Papers by Author: B. de M. Purquerio

Abstract: Ceramic scaffolds, mechanically qualified, highly porous, non biodegradable and with bioactive coating have been manufactured. The aim of this study was evaluated mechanical and in vivo responses of the porous alumina scaffolds with bioactive coating. The bioactive coating was performed under vacuum with bio-glass (45S5®)) and hydroxyapatite (HAp). Alumina ceramics (Al2O3) are used for bone implants in function of the biocompatibility and the high mechanical reliability of this material. Unfavourably alumina is a bioinert material and bone ingrowths are hard to occur and any implant anchorage becomes difficult. To improve this, ceramic scaffold samples were made with porosity concentration around 75vol% and with average pores diameters around 190.0µm.
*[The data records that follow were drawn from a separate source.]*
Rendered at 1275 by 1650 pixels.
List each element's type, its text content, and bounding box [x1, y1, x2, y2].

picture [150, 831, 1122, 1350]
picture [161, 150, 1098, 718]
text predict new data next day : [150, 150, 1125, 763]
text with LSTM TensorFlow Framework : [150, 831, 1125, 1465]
They were mechanically characterized through macro and micro structural analyses and mechanical tests and biologically through cell culture tests with fibroblastic VERO cell line for cytotoxicity and animal experiments on tibiae rats – Rattus norvegiicus albinos – aiming histological and line scan analysis in order to check the scaffold-bone cellular interaction. Current results seem to suggest the promising properties of the bioactive coated alumina ceramic scaffolds tested. The concentration of 75vol% alumina showed to be the great alternative for an economical solution for porous alumina ceramic scaffolds related to the mechanical properties and bone integration.
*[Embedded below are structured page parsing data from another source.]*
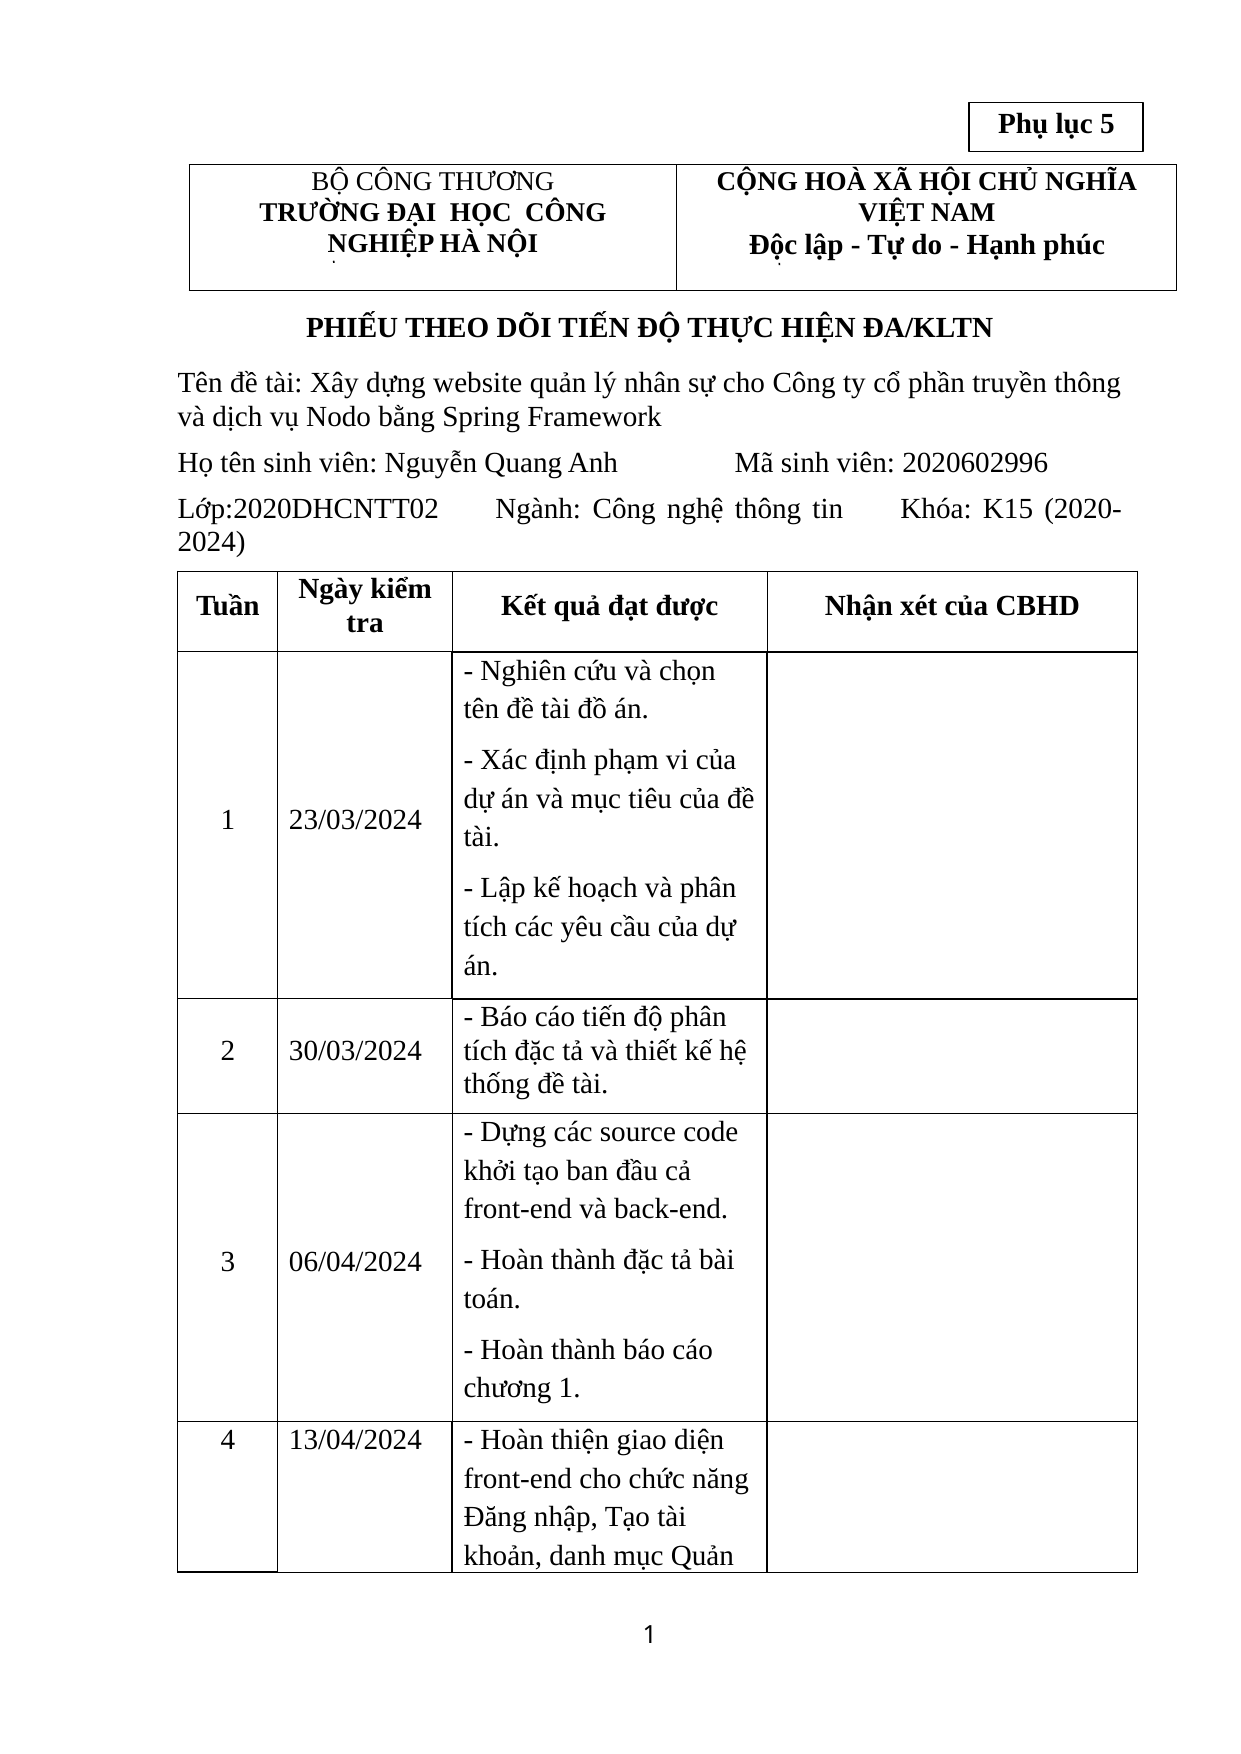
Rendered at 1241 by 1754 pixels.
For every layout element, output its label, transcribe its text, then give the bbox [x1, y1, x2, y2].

table_cell - Hoàn thiện giao diện front-end cho chức năng Đăng nhập, Tạo tài khoản, danh mục Quản lý hồ sơ nhân viên. - Hoàn thiện tiếp báo cáo chương 2. [453, 1422, 766, 1571]
text Tên đề tài: Xây dựng website quản lý nhân sự cho Công ty cổ phần truyền thông và dịch vụ Nodo bằng Spring Framework [177, 365, 1122, 432]
table_cell 2 [178, 999, 277, 1113]
table_cell 23/03/2024 [278, 652, 451, 998]
table_cell [768, 1114, 1137, 1421]
table_header Ngày kiểm tra [278, 572, 452, 651]
text PHIẾU THEO DÕI TIẾN ĐỘ THỰC HIỆN ĐA/KLTN [177, 310, 1122, 344]
table_cell 4 [178, 1422, 277, 1571]
table_header Nhận xét của CBHD [768, 572, 1137, 651]
table_cell 30/03/2024 [278, 999, 452, 1113]
table_cell 1 [178, 652, 277, 998]
table_header Kết quả đạt được [453, 572, 767, 651]
table_cell [768, 1000, 1137, 1113]
table_cell [768, 653, 1137, 998]
table_cell [768, 1422, 1137, 1571]
table_cell - Báo cáo tiến độ phân tích đặc tả và thiết kế hệ thống đề tài. [453, 1000, 766, 1113]
table_header Tuần [178, 572, 277, 651]
text Lớp:2020DHCNTT02 Ngành: Công nghệ thông tin Khóa: K15 (2020-2024) [177, 491, 1122, 558]
table_cell 13/04/2024 [278, 1422, 451, 1571]
table_header BỘ CÔNG THƯƠNG TRƯỜNG ĐẠI HỌC CÔNG NGHIỆP HÀ NỘI [190, 165, 676, 290]
table_header CỘNG HOÀ XÃ HỘI CHỦ NGHĨA VIỆT NAM Độc lập - Tự do - Hạnh phúc [677, 165, 1176, 290]
table_cell - Dựng các source code khởi tạo ban đầu cả front-end và back-end. - Hoàn thành đặc tả bài toán. - Hoàn thành báo cáo chương 1. [453, 1114, 766, 1421]
text Họ tên sinh viên: Nguyễn Quang Anh Mã sinh viên: 2020602996 [177, 445, 1122, 478]
table_cell 3 [178, 1114, 277, 1421]
table_cell - Nghiên cứu và chọn tên đề tài đồ án. - Xác định phạm vi của dự án và mục tiêu của đề tài. - Lập kế hoạch và phân tích các yêu cầu của dự án. [453, 653, 766, 998]
table_cell 06/04/2024 [278, 1114, 452, 1421]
Abstract: The objective of this study was to manufacture porous scaffolds with bioinert and bioactive materials to join mechanical properties and bony integration. Porous alumina ceramic matrices were produced using the slurry technique followed by isostatic pressing, leaching and sintering. Porous alumina samples presented 75.0vol% porosity and 52.27MPa of compressive strength. Bioglass/hydroxyapatite ceramic slurry was used as coating on alumina matrices. The infiltration was performed by dipping the alumina porous samples into bio-glass/hydroxyapatite ceramics slurry under vacuum and followed by sintering. The evaluation of the alumina ceramic scaffolds samples were made using EDX, mechanical and in vitro tests. For the in vitro tests, fibroblastic VERO cell line was employed. The porous alumina ceramic coated acquired a higher strength and more pronounced cell interaction than the non coated alumina scaffolds.
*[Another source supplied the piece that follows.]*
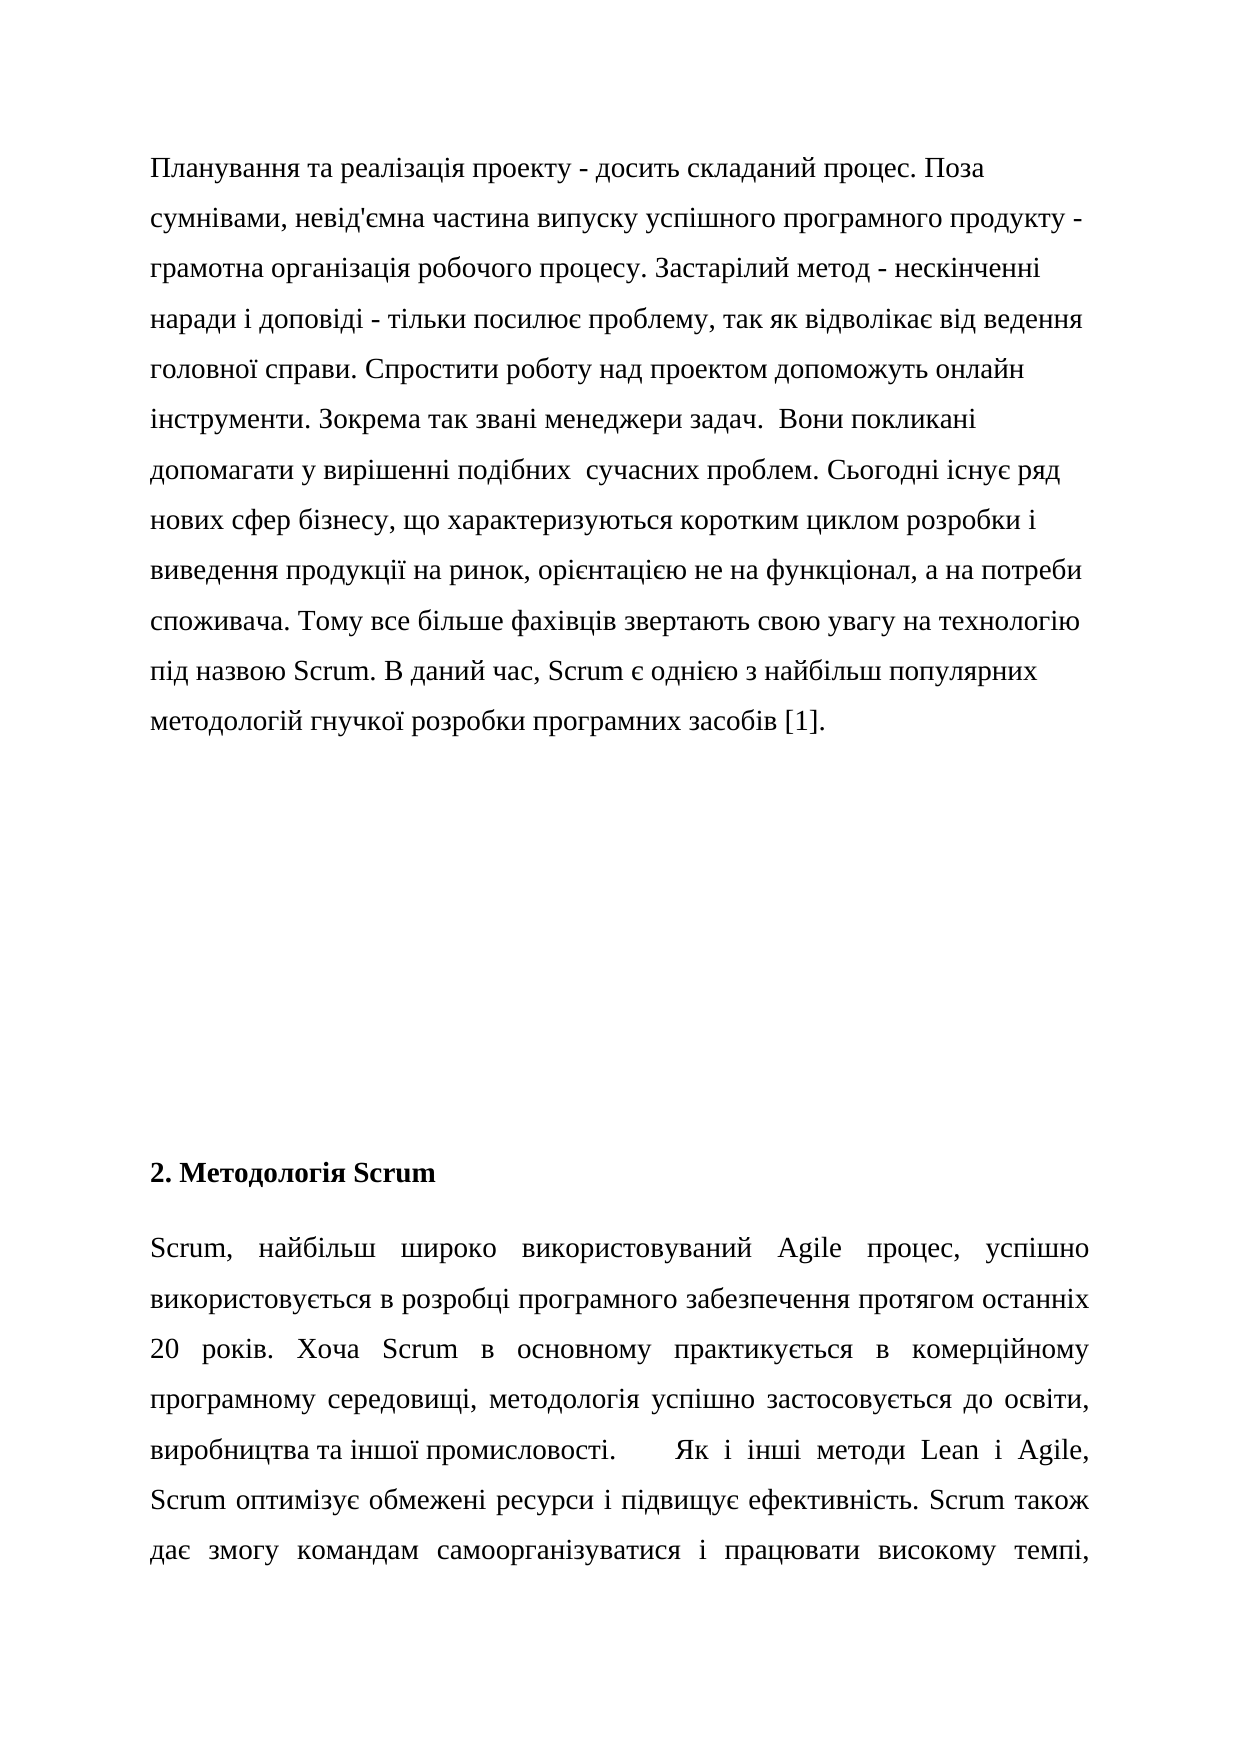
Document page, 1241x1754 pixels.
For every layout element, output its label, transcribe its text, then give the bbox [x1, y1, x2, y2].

text Планування та реалізація проекту - досить складаний процес. Поза сумнівами, невід'ємна частина випуску успішного програмного продукту - грамотна організація робочого процесу. Застарілий метод - нескінченні наради і доповіді - тільки посилює проблему, так як відволікає від ведення головної справи. Спростити роботу над проектом допоможуть онлайн інструменти. Зокрема так звані менеджери задач. Вони покликані допомагати у вирішенні подібних сучасних проблем. Сьогодні існує ряд нових сфер бізнесу, що характеризуються коротким циклом розробки і виведення продукції на ринок, орієнтацією не на функціонал, а на потреби споживача. Тому все більше фахівців звертають свою увагу на технологію під назвою Scrum. В даний час, Scrum є однією з найбільш популярних методологій гнучкої розробки програмних засобів [1]. [150, 150, 1090, 737]
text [150, 1231, 1090, 1566]
text 2. Методологія Scrum [150, 1155, 1090, 1189]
Abstract: Non metallic materials like polyurethane has been successfully used for bone reconstruction in general and specifically in craniofacial and in mandible surgeries as an implantable material. However, any polymer alone cannot be universally successful as a medical device or structural implant because the eventual lack of well defined porous geometry, inherent interconnected porosity, the non dispensable need for a combined mechanical behavior with biological interaction and manufacturing feasibility. In this work, a bioactive material composite with high mechanical strength was designed using a castor oil polyurethane (PU) structure with a functional gradient having a dense core and a porous bioactive surface. The models and replicas for the implants were processed with Rapid Prototyping (RP) techniques and their application (case studies) were fulfilled according to the SUS (Brazilian Health Service) with the support of Santa Tereza Hospital, Petropolis, RJ.

Abstract: A material able to be used as bone implant for specific applications was developed. The proposed solution establishes that all implant surfaces should be bioactive since porous surfaces in contact with bone are extremely necessary for bone adhesion. The bioactive material composite with high mechanical strength designed with a PMMA functional structure gradient produced in this work has a dense core enveloped by a porous bioactive surface. Pore sizes and shapes as well their interconnectivity was analyzed by SEM tests; the cytotoxicity was investigated in vitro using Vero cell and bone conductivity and biocompatibility was investigated in vivo in rabbits. The implant porous bioactive part analyzed in vitro showed no toxicity and tests in vivo showed a remarkable biocompatibility and bone cell growth. Some samples with hydroxyapatite (HAp) were analyzed by EDX and SEM tests, the results showed a fair hydroxyapatite distribution in the implant pore surfaces as much as a part which was retained inside the PMMA inner porous. The average scaffold pore sizes obtained was around 250.0µm and the diameter shrinkage of 4.0% was observed in all samples. This study demonstrated that the functional gradient structure composite studied can be a good candidate for cranial bone implants due to its good bone conductivity and biocompatibility.